A deepening of the Syrian conflict “resulting from increased external support for warring parties, including military intervention by outside powers” was rated both highly likely and high-impact—the only “contingency” in the study to be ranked so gravely.
The countries in red below represent all conflicts that were assessed as either highly likely to occur/intensify or high-impact, meaning the contingency could threaten the U.S. mainland, spark U.S. military involvement because of mutual-defense treaty commitments, or endanger the supply of strategic U.S. resources. (The annual CFR report focuses on political- or security-related scenarios rather than economic crises, extreme-weather events, and other types of disasters; you can find the results of previous surveys here and here.)
The findings are perhaps less a forecast of things to come than a reflection of the primary concerns among experts heading into 2016. The map doesn’t necessarily depict where fighting, instability, or humanitarian suffering will be most acute; instead, it offers a sense what U.S. policymakers and crisis-managers might see when they look out onto the world, weigh America’s strategic interests, and decide how to allocate their finite time and resources in the coming year.
President Obama may believe America’s future lies in Asia, but the Middle East endures as the capital of American preoccupation. As Paul Stares, the report’s lead author, writes, “Of the eleven contingencies classified as Tier 1 priorities, all but three are related to events unfolding” in the Mideast. Several stem from the Syrian Civil War.
Among the scenarios in this high-priority tier of conflict are a mass-casualty attack on the U.S. homeland; a major cyberattack on U.S. critical infrastructure; a crisis with or in North Korea over, say, nuclear-weapons testing or political tumult in Pyongyang; increased fighting between Kurdish groups and Turkish forces, aggravated by the Syrian Civil War; a deterioration in the Israeli-Palestinian conflict; political disarray in Libya and Egypt; and Iraq splintering further as a result of ISIS advances and Sunni-Shiite violence.
Another worry appeared for the first time in the survey: “political instability in EU countries stemming from the influx of refugees and migrants, with heightened civil unrest, isolated terrorist attacks, or violence against refugees and migrants.” And this judgment was made before ISIS’s November attacks in Paris; the survey concluded the day of the rampage.
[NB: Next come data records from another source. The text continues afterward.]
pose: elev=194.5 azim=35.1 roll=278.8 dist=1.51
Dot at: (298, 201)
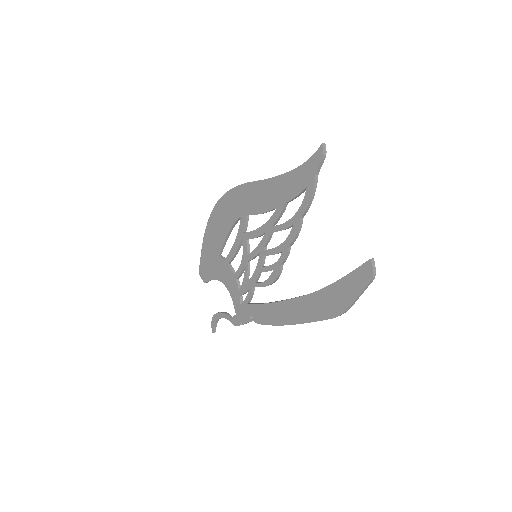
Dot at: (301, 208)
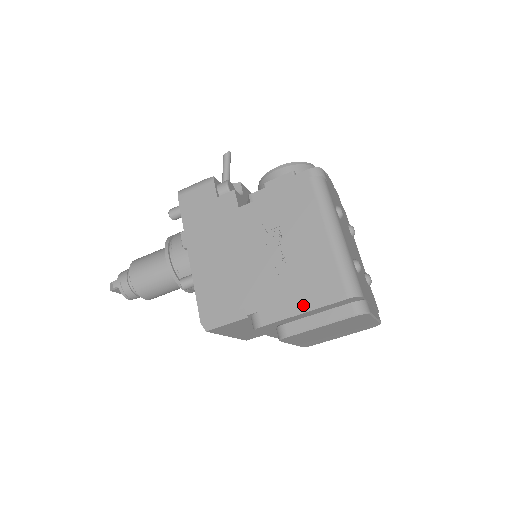
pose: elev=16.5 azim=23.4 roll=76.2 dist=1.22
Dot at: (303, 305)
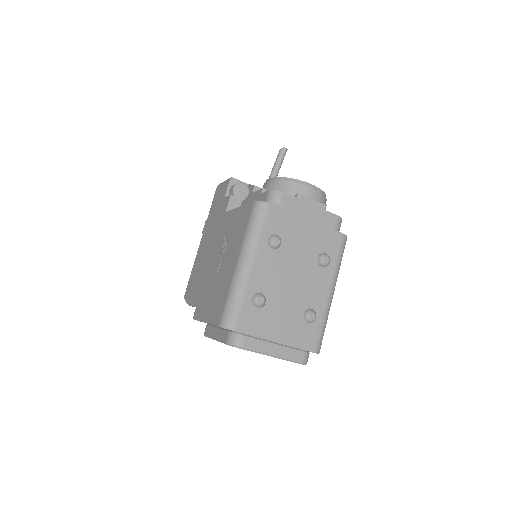
Dot at: (207, 316)
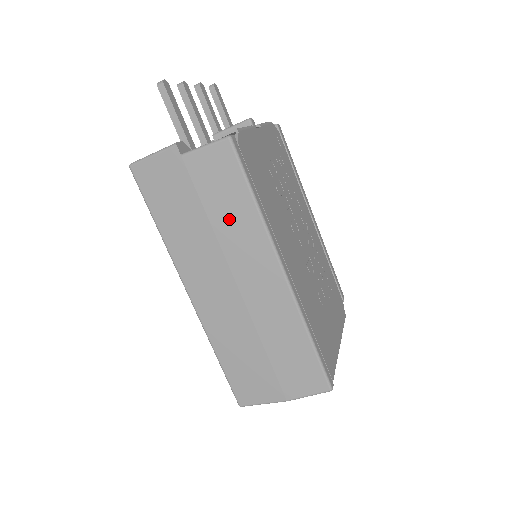
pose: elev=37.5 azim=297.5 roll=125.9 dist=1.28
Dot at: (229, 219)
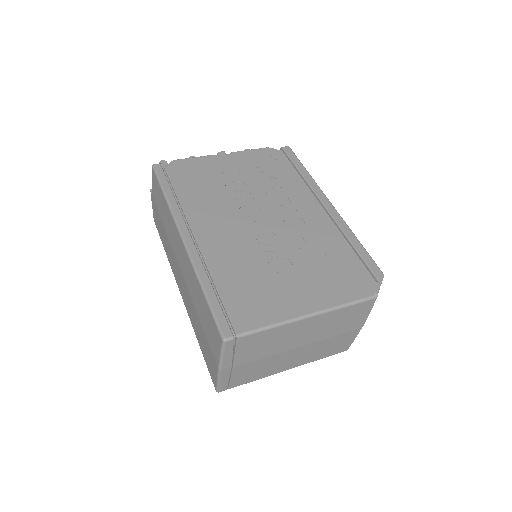
Dot at: (166, 219)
This fear isn’t solely about the influx of asylum-seekers from Syria and other countries, or Europe’s ongoing economic struggles, Stares told me: “I think there’s this sort of unease among American experts about the whole European project, the integrity of the European Union,” and its viability as a U.S. partner.
“The hope that this will continue to be a vibrant and stable place has been shaken somewhat by not only the terrorist attacks, but also signs of dissension between countries, particularly in the east, who are resistant to taking in refugees and are clearly turning to the right and becoming more conservative. And you see this in other parts of Western Europe,” he added. “I think [unease about Europe] has somewhat supplanted concern that was evident this time last year about friction between European/NATO countries and Russia.”
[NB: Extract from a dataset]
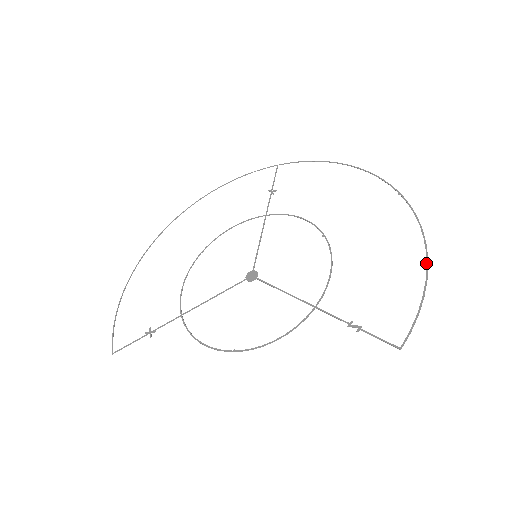
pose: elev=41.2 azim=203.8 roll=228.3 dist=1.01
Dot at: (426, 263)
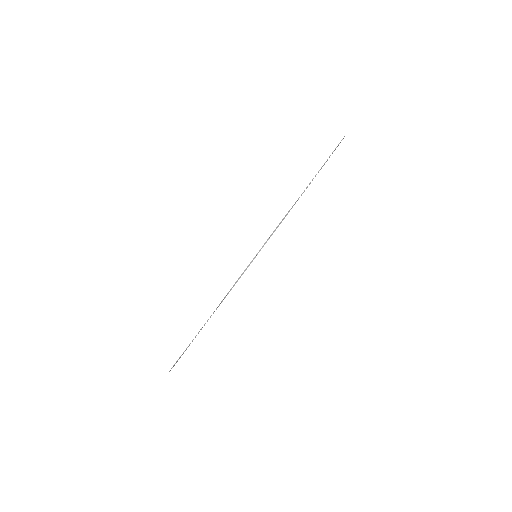
Dot at: occluded
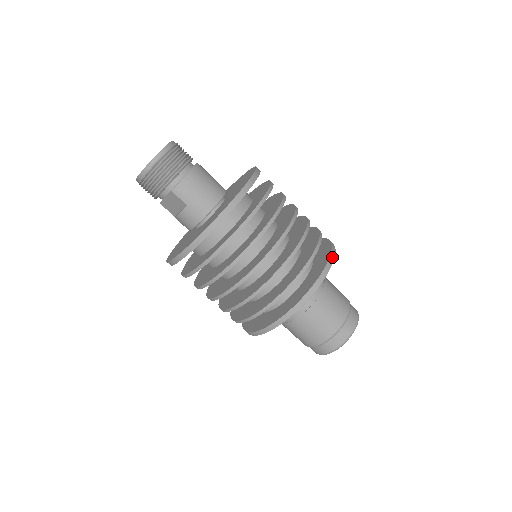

Stares was struck by the relative lack of anxiety about a worsening of the war in Afghanistan, which was deemed highly likely but only of moderate impact. “Afghanistan has sort of receded into the background mainly because of concern over the Middle East … which is somewhat surprising given that the Taliban have made some significant advances since last year,” he said. “But I think it’s this sort of displacement effect of the Middle East on people’s perceptions of risk.”
Two contingencies were downgraded from high to medium priorities between this year’s survey and last year’s, even though hostilities in each case are still pronounced: an armed confrontation between China and its neighbors over territorial disputes in the South China Sea, and an escalation in fighting between Russian-backed militias and Ukrainian security forces in eastern Ukraine.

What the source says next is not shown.